Un site du géant français de la chimie Rhodia, à Liyang, en Chine.
Un site du géant français de la chimie Rhodia, à Liyang, en Chine. - AFP PHOTO/Mark RALSTON

Propos recueillis par Audrey Chauvet

L’usine du monde aimerait bien se débarrasser de son image de pollueur impénitent. Mais les chiffres sont intraitables: la Chine a été responsable à elle-seule de 29% des émissions mondiales de CO2 en 2011 et reste en tête du classement des pays pollueurs. Pour Jean-Luc Buchalet, co-fondateur du cabinet PrimeView et auteur de Chine: la face cachée (ed.Editea) et co-auteur de La Chine, une bombe à retardement (ed.Eyrolles), les annonces de «progrès écologique» du gouvernement chinois ne sont que des vœux pieux.

Lors du 18e Congrès du Parti communiste, un amendement sur le «progrès écologique» a été adopté. Est-ce une déclaration de principe ou une réelle volonté?

Ce discours est le même, mot pour mot, que celui qui a été prononcé il y a dix ans. Le gouvernement répète cela systématiquement alors que le pays vit un drame écologique d’une ampleur inimaginable. La façon dont la croissance chinoise s’est faite au cours des dix dernières années a entraîné un gâchis incroyable.

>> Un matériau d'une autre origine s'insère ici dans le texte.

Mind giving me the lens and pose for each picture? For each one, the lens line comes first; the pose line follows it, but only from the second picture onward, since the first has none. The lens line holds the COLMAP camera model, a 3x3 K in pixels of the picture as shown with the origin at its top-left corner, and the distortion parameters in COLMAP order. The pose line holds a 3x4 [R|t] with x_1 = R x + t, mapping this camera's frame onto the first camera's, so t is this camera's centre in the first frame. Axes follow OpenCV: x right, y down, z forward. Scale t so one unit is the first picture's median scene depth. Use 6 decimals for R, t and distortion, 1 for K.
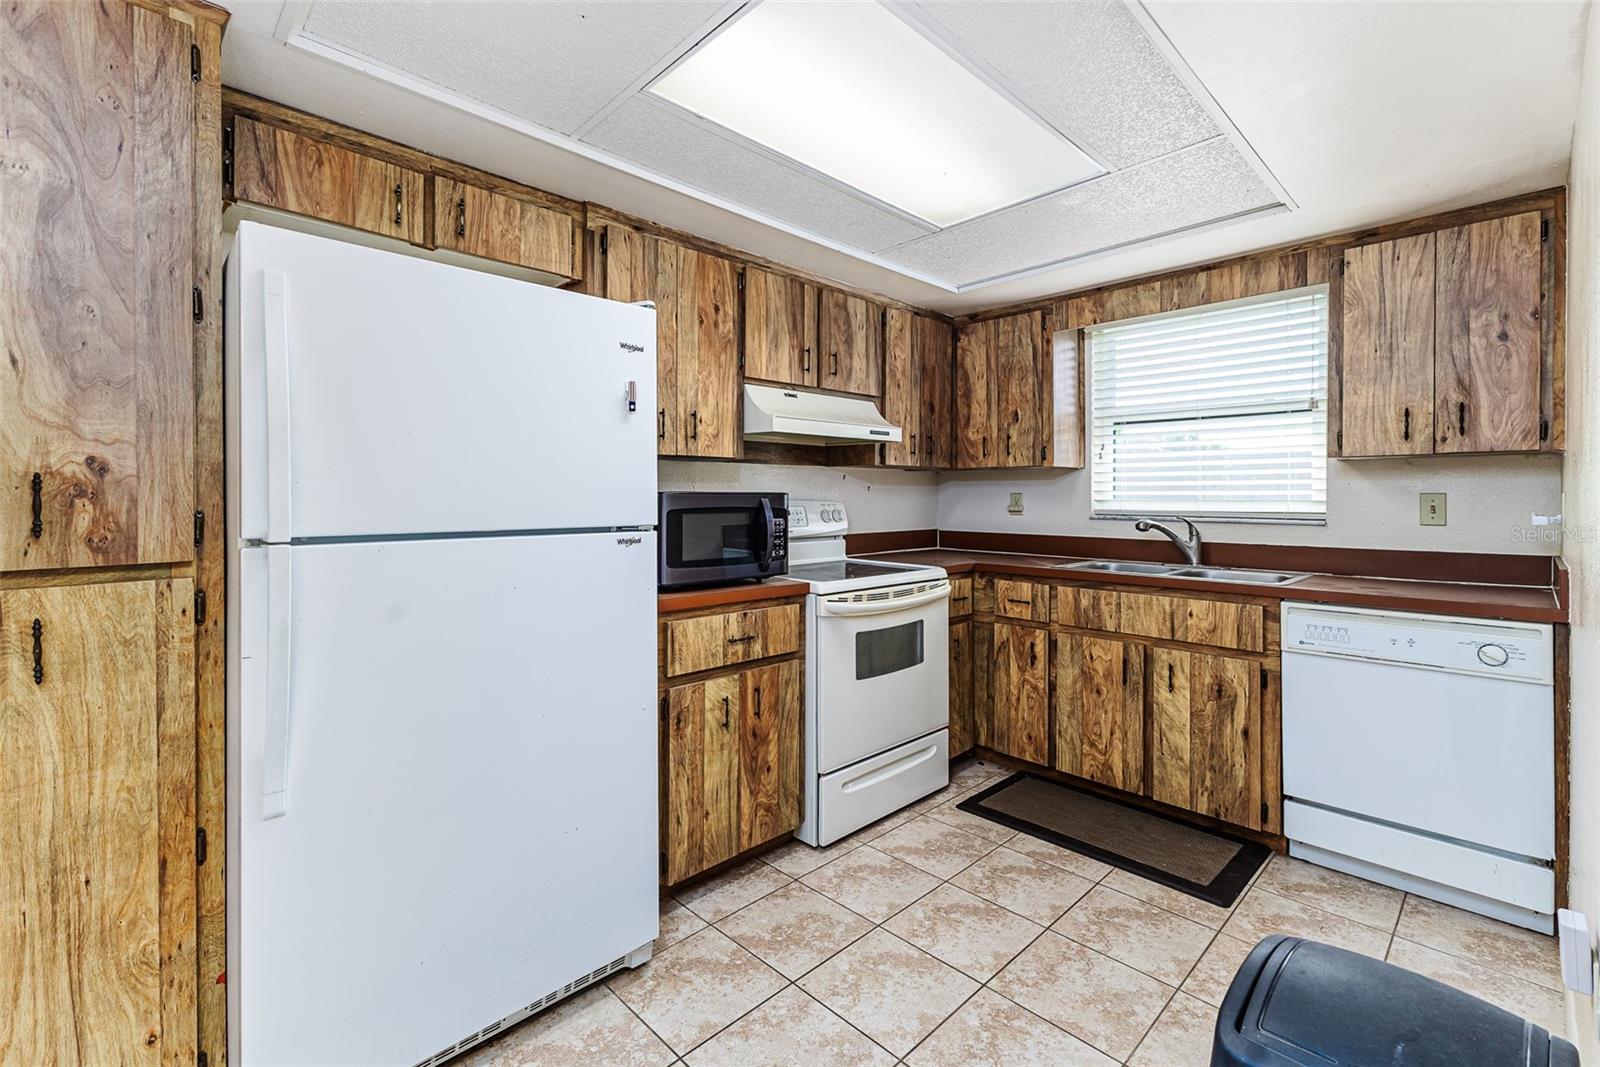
lens RADIAL K [[705.3, 0, 839.6], [0, 705.3, 498.6], [0, 0, 1]] dist [0.011828, 0.000003]
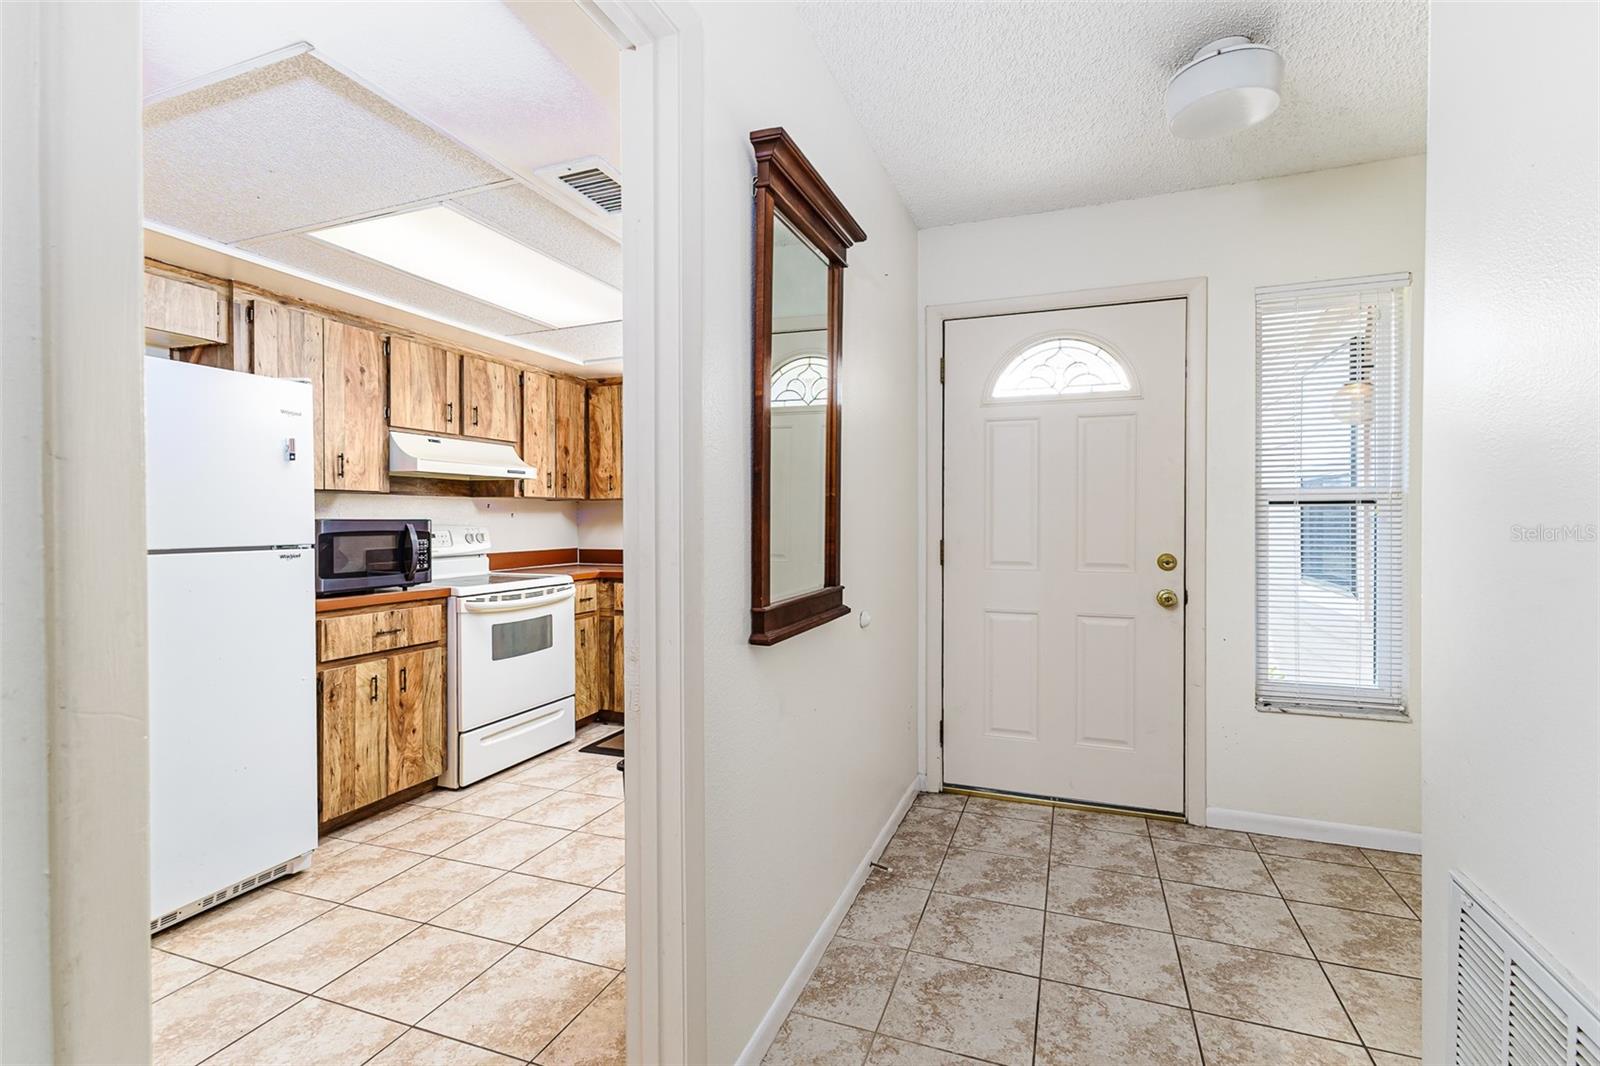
lens RADIAL K [[679.4, 0, 837.8], [0, 679.4, 521.1], [0, 0, 1]] dist [0.011885, 0.000431]
pose [[0.900539, -0.006809, 0.434722, 0.056973], [0.008043, 0.999967, -0.000999, 0.002337], [-0.434701, 0.004396, 0.900564, -0.470182]]
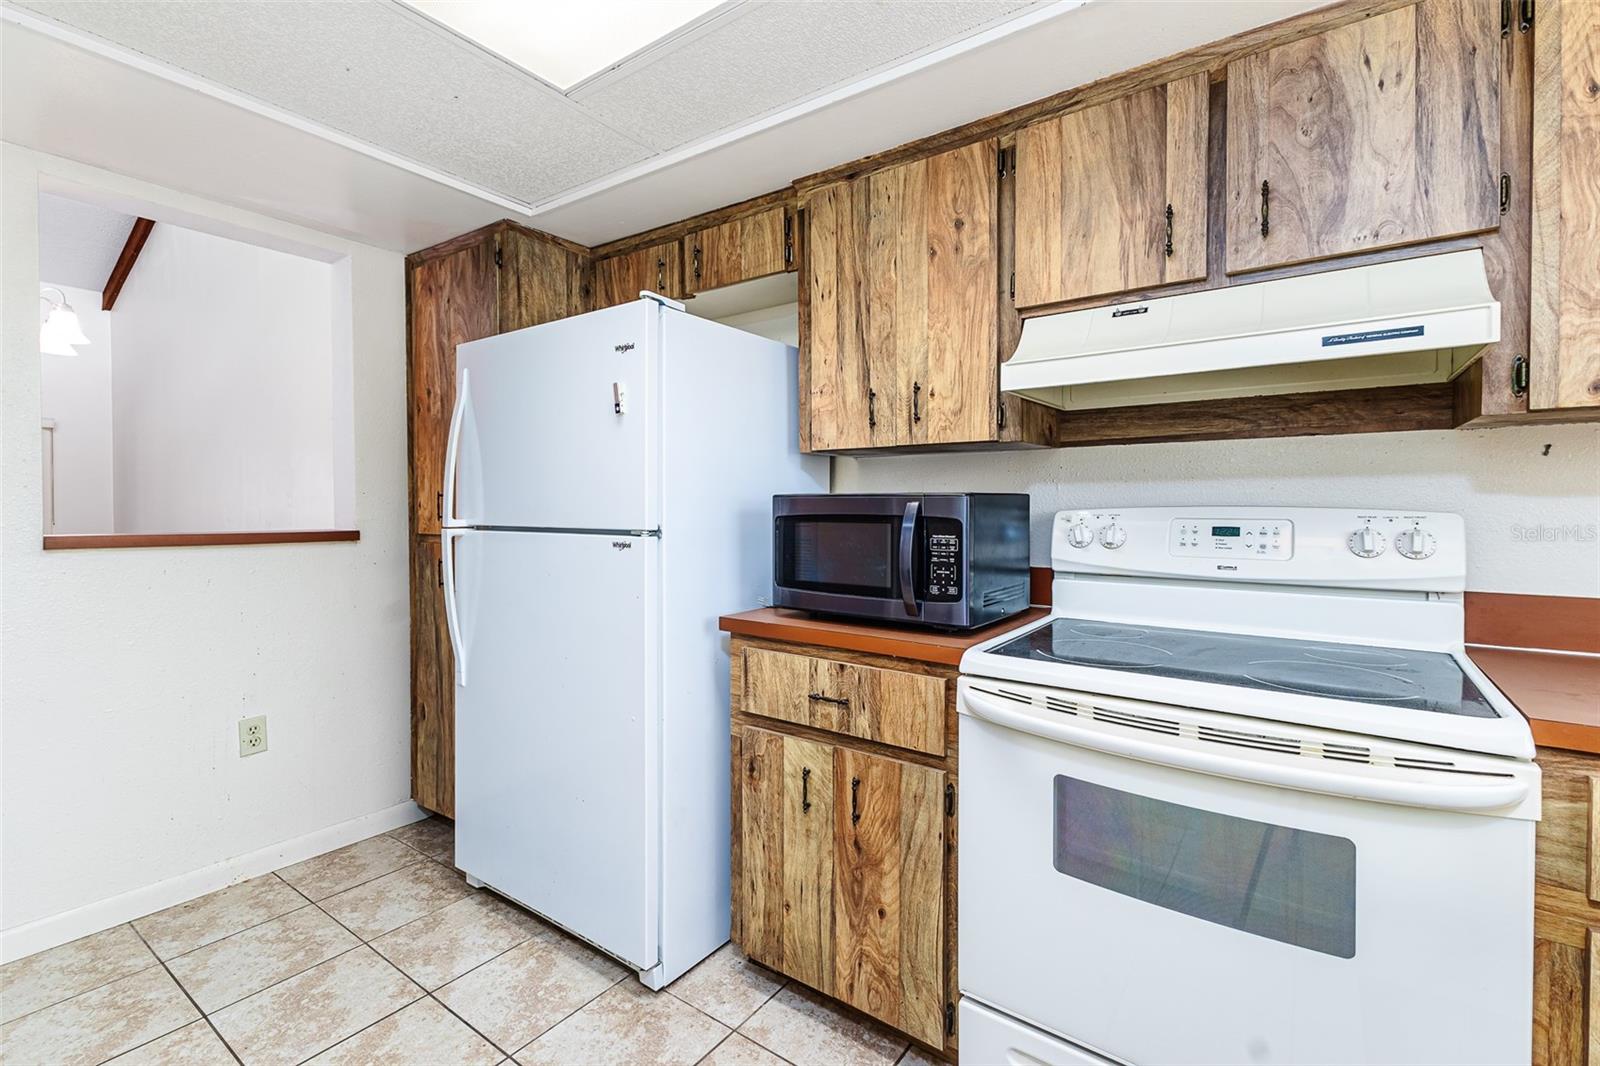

En moyenne dans le monde, il faut 1kg de matières premières (ciment, aluminium, pétrole…) pour créer 1 dollar de richesse, en France 0,3kg, en Chine 8kg! Même chose pour la consommation d’énergie: il faut quatre fois plus d’énergie en Chine qu’en  Europe pour créer la même quantité de richesse.

Pourquoi ce gâchis?

Parce qu’en Chine, il n’y a pas de contre-pouvoir et certains peuvent faire ce qu’ils veulent. Par exemple, les industriels ont la capacité de déverser des litres de benzène dans le fleuve Amour, et on l’a appris uniquement parce que ce fleuve est partagé avec la Russie. Pareil pour l’agriculture: la majorité des produits alimentaires est très polluée car pour nourrir la population avec des terres arables relativement rares par rapport à la taille du pays, la Chine consomme 38% des engrais et produits phytosanitaires du monde, encouragée par le gouvernement. Il n’y a que 15% d’eau réellement potable sur l’ensemble du territoire, mais rien n’est fait pour résoudre la compétition entre l’eau à usage humain et celle utilisée par les industries. Sans oublier que 70% de l’énergie chinoise provient du charbon ou du lignite qui émettent du CO2, et la Chine va continuer à croître sur ce modèle.

Dans l’ouest du pays, le développement est plus récent. Est-ce déjà trop tard pour un «éco-développement»?

Passer d’un modèle à un autre, même dans l’ouest du pays, ce serait perdre de la compétitivité. Le vrai défi pour la Chine, le moyen de passer à un cran supérieur de développement, ce serait de payer correctement les  gens, de mettre en place un système de retraite et surtout d’instaurer une démocratie et des contre-pouvoirs.

Est-ce que la Chine n’est pas aussi un bouc-émissaire facile pour les Occidentaux, qui émettent toujours plus de CO2 par habitant que les Chinois?

Bien sûr, nous sommes bien contents de pouvoir mettre nos industries polluantes là-bas et de garder la valeur ajoutée pour nous. Par exemple, sur un téléphone fabriqué en Chine, seuls 8% de la valeur reviennent aux Chinois. Ils bousillent leur environnement et leur population sans gain pour eux. Seule une minorité de Chinois s’est enrichie. Sans oublier que nous, en tant que consommateurs, nous voulons le produit le moins cher, donc souvent celui fabriqué en Chine. Il faut savoir ce qu’on veut et endosser cette responsabilité.